Daniel Barenboim, seit 26 Jahren Chef der Berliner Lindenoper, soll Musiker und andere Künstler gemobbt haben. © PR

Wieder einmal steht ein großer Dirigent am Pranger. Wohl geht es diesmal nicht um sexuelle Übergriffe wie im Falle von James Levine, Gustav Kuhn oder Daniel Gatti. Mitarbeiter und ehemalige Mitglieder der Berliner Staatskapelle werfen anonym und mittlerweile namentlich dem Musikchef der Berliner Staatsoper, Daniel Barenboim, vor, „launisch, aggressiv und demütigend“ Musiker misshandelt zu haben.

Dabei schienen die Zeiten der Orchester-Diktatoren lange vorbei. Ob Kurt Masur oder Sir Colin Davis: Viele Maestro, zumindest in jungen Jahren, zeigten ein autoritäres Verhalten. Sprunghaftigkeit, Unberechenbarkeit und Machtfülle gehörten quasi zum Anforderungsprofil eines Kapellmeisters der alten Schule. Doch das änderte sich mit dem wachsenden Selbstbewusstsein der Studenten und Musiker in den 1960er- und 1970er-Jahren. „Vor allem die Selbstinszenierung von Herbert von Karajan führte jedem vor Augen, wie affig so ein Verhalten war“, sagt der Dresdner Dirigierprofessor und Leiter mehrerer Laien- wie Profi-Ensembles Ekkehard Klemm.

Herbert von Karajan galt als besonders strenger Lehrer. 
Herbert von Karajan galt als besonders strenger Lehrer.  © dpa/Siegfried Lauterwasser

Im Falle Barenboim sprach zunächst der ehemalige Solopauker Willi Hilgers, von 1998 bis 2013 in der Staatskapelle und jetzt an der Bayerischen Staatsoper, von Schikanen des Dirigenten. Der hatte ihm fehlendes Rhythmusgefühl attestiert. Hilgers habe durch die Demütigungen Bluthochdruck bekommen und unter einer schweren Depression gelitten.
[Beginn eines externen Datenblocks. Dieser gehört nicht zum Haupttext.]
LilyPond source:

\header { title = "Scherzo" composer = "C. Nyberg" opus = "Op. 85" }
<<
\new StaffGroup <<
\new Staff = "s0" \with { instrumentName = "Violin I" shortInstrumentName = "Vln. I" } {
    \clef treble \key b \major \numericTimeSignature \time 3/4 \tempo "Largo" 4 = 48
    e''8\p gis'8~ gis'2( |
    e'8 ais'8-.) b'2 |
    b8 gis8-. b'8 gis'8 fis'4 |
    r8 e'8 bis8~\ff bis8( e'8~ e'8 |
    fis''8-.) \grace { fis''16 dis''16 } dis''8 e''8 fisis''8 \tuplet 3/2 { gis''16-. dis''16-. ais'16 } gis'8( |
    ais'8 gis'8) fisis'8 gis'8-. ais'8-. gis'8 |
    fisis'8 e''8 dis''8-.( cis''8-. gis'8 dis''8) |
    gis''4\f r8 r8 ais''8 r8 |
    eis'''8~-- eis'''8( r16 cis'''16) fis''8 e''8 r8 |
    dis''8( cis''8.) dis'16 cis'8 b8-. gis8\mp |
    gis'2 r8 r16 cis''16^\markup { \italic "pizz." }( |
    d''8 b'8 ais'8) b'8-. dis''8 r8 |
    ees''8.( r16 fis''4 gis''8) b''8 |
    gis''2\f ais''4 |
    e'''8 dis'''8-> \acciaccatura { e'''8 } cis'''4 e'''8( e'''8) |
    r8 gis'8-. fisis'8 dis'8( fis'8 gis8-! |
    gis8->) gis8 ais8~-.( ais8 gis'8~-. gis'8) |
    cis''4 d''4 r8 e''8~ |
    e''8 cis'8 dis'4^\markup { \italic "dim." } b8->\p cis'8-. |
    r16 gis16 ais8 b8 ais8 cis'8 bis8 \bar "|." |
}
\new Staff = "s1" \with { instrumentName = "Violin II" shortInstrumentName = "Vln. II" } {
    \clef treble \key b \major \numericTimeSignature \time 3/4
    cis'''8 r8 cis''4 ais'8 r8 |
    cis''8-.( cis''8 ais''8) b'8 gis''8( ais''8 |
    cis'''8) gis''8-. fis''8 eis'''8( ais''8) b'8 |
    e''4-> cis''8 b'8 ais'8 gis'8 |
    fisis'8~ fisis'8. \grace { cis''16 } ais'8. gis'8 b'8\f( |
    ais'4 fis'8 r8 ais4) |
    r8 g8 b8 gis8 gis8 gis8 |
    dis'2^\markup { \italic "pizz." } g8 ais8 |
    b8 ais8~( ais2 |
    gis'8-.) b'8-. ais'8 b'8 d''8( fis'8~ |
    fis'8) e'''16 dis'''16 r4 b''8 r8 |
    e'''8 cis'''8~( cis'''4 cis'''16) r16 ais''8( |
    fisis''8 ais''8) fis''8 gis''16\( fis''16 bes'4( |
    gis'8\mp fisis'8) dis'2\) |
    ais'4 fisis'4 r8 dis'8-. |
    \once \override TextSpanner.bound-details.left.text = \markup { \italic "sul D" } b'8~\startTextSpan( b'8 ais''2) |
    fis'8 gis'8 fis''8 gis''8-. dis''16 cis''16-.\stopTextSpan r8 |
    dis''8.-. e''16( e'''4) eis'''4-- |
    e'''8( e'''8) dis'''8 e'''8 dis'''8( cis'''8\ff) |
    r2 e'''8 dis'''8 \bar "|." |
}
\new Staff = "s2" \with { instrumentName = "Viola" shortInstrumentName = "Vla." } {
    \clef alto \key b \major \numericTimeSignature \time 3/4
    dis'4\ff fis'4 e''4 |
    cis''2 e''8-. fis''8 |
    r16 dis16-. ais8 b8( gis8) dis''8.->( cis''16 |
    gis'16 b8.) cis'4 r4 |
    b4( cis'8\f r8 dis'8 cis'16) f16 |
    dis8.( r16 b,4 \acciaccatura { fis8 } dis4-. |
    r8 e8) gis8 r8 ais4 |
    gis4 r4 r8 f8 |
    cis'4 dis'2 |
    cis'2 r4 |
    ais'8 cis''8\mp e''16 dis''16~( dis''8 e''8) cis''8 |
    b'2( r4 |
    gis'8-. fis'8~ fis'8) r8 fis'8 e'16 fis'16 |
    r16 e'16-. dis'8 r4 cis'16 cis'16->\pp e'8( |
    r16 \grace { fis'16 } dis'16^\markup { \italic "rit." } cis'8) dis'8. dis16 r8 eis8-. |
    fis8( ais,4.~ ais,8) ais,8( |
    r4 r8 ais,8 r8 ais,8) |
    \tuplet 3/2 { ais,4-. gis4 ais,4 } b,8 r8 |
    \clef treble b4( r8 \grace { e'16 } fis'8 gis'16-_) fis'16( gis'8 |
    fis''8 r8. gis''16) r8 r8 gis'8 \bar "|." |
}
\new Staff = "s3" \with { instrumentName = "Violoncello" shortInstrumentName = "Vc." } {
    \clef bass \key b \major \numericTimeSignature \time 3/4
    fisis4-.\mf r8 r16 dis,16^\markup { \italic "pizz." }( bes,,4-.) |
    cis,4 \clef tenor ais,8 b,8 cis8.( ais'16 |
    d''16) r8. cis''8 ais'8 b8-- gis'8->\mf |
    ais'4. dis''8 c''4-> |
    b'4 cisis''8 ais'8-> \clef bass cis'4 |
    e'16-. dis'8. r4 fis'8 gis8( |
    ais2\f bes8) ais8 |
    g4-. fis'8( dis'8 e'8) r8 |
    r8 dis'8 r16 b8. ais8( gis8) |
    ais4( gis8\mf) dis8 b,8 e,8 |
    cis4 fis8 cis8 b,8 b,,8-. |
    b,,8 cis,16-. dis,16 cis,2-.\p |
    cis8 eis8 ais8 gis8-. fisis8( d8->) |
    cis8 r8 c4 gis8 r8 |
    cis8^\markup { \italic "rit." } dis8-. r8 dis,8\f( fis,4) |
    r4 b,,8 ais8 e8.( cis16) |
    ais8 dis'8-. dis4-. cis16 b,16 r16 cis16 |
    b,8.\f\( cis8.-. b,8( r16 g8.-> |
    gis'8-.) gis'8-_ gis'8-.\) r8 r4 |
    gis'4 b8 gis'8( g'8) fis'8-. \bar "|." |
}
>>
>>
Barenboim wies die Vorwürfe zurück. Er habe halt südamerikanisches Temperament, diene nur der Musik. Wenn er mal eine Grenze überschritten hätte, dann könne man doch reden, er sei dazu immer bereit.

Schon wird über seine Nachfolge diskutiert. Er selbst hat dem Vorschub geleistet, indem er die Diskussion über seinen Führungsstil gleich als Intrige gegen seine Vertragsverlängerung interpretierte. Seit 1992 hat der heute 76-Jährige den Posten inne. Bis 2022 läuft sein Vertrag. Gesundheitlich ist er schon geraume Zeit angeschlagen.
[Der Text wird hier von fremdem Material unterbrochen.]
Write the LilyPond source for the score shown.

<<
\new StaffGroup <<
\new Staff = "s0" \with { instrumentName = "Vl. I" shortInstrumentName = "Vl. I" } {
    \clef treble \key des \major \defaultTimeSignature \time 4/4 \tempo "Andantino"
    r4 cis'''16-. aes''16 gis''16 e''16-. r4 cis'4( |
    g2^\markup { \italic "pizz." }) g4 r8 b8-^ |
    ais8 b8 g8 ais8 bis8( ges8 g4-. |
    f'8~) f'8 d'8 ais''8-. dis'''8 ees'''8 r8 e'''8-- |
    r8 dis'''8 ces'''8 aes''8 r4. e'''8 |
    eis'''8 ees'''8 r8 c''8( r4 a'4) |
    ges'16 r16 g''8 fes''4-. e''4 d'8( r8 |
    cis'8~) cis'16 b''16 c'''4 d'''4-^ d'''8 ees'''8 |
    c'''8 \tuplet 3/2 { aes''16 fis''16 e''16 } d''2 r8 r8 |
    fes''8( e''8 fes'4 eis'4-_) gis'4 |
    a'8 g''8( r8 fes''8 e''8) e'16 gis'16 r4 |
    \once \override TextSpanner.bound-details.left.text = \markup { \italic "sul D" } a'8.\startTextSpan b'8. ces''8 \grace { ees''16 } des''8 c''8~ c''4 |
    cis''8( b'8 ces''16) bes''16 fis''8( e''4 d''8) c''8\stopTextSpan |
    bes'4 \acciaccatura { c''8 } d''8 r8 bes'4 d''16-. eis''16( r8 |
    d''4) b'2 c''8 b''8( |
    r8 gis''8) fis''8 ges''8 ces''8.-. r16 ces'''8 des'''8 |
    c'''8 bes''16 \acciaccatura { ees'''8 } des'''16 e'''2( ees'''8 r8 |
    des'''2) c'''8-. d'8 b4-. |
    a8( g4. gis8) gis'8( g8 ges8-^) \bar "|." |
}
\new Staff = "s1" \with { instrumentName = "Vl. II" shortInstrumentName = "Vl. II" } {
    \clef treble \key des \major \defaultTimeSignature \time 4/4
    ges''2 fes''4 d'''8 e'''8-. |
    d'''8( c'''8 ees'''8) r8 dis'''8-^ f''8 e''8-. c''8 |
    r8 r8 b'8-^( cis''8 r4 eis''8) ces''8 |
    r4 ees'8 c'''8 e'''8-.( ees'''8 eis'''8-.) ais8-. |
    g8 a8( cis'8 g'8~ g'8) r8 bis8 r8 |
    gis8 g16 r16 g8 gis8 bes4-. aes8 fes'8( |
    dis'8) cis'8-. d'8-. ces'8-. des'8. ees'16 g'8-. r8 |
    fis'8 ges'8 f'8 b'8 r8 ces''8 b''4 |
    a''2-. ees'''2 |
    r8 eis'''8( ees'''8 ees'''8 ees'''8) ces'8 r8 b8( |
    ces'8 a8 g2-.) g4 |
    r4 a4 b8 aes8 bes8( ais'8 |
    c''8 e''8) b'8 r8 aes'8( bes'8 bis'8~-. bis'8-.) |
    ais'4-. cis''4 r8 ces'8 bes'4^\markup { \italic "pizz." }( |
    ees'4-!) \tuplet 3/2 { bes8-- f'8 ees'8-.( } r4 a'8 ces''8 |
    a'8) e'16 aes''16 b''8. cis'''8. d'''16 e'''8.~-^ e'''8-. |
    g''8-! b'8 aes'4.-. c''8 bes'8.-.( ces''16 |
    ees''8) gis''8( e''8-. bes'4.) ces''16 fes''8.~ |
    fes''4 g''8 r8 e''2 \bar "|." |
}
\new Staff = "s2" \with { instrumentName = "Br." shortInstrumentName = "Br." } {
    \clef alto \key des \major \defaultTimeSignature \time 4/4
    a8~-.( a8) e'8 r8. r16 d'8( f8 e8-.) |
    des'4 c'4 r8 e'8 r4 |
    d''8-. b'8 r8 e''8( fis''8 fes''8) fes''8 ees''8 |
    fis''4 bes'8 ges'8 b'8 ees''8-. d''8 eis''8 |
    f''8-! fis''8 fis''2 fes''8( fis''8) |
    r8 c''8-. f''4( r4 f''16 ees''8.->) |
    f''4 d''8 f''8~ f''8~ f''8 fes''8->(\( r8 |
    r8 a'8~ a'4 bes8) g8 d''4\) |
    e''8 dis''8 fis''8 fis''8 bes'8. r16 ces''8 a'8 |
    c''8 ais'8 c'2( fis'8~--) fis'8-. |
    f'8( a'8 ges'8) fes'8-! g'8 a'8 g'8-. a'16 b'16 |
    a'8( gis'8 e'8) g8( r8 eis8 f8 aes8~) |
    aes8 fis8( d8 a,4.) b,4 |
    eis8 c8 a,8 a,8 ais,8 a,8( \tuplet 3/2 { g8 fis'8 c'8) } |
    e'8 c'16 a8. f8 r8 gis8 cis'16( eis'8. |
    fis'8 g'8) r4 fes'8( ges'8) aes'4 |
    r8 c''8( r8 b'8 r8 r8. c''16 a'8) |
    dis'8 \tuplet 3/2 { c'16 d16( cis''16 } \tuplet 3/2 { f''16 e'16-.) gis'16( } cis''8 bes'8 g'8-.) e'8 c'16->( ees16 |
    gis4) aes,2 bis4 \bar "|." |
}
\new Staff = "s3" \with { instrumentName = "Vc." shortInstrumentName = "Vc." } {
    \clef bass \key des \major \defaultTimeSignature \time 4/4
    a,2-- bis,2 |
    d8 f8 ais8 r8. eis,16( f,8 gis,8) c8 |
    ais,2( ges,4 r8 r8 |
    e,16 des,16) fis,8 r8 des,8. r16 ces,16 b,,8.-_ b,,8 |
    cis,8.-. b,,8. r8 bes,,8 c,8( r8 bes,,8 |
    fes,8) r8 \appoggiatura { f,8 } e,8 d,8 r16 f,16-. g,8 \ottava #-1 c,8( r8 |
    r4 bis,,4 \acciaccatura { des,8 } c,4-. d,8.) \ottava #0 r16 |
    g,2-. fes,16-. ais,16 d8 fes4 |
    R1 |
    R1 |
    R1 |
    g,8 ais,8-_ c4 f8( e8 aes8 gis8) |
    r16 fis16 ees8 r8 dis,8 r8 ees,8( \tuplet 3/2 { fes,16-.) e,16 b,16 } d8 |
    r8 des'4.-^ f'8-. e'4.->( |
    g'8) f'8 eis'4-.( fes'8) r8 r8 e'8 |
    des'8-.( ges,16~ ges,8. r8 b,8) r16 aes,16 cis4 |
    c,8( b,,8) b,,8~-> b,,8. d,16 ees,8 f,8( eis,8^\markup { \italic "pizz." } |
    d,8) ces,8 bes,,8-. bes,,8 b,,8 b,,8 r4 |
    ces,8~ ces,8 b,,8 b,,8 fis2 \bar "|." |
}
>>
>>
Nun legt ein weiterer Musiker nach. Der heutige Dirigent Leo Siberski, erster Trompeter in der Berliner Kapelle von 1992 bis 2004 und inzwischen Generalmusikdirektor am Theater Plauen-Zwickau, beschrieb am Donnerstag in der Tageszeitung Die Welt massive Demütigungen in den Proben. Er habe Atemnot bekommen und sei schließlich zusammengebrochen.

Als er zusätzlich Dirigieren studieren wollte, sei er zum „Störfaktor im System“ geworden. Da habe Barenboim ein Exempel statuiert. „Die Musiker unter ihm müssen funktionieren, eigene Gedanken und Schwächen interessieren ihn nicht. An der Berliner Staatsoper sind der Fürst und das Fürstentum eins. Als selbstlosen Diener seines Hauses habe ich Barenboim nie wahrgenommen. Fürsorgepflicht für seine Angestellten ist für ihn ein Fremdwort. Wie viele Hochbegabte ist er mit einer erstaunlichen Rechthaberei-Mentalität gesegnet.“

Einst ein Polterer und Machtmensch

Die Vorwürfe verwundern nicht. Denn, dass der Beschuldigte nur mit einem Teil seiner Kapelle arbeitet, war intern bekannt. Auch, dass er ein Machtmensch ist. Kein Wunder: Barenboim ist ein Musikgigant, ein unglaubliches Talent. Ob er Klavier spielt, Kammermusik gestaltet, ein Orchester leitet, ein Opernhaus führt, Bücher und Essays schreibt, über Politik im Nahen Osten redet, einen jüdisch-islamischen Klangkörper samt Akademie gründet oder einen Kammermusiksaal in Berlin initiiert – die Karriere ist einzigartig. Die Erfolge sind nicht hoch genug anzuerkennen. Er hatte 1992 ein verunsichertes Haus und ein vernachlässigtes Orchester übernommen und beide innerhalb von zehn Jahren an die Spitze Deutschlands gebracht. Und die Musiker, die tarifmäßig unter ihm auch in die Spitzenliga kamen, hielten lange still.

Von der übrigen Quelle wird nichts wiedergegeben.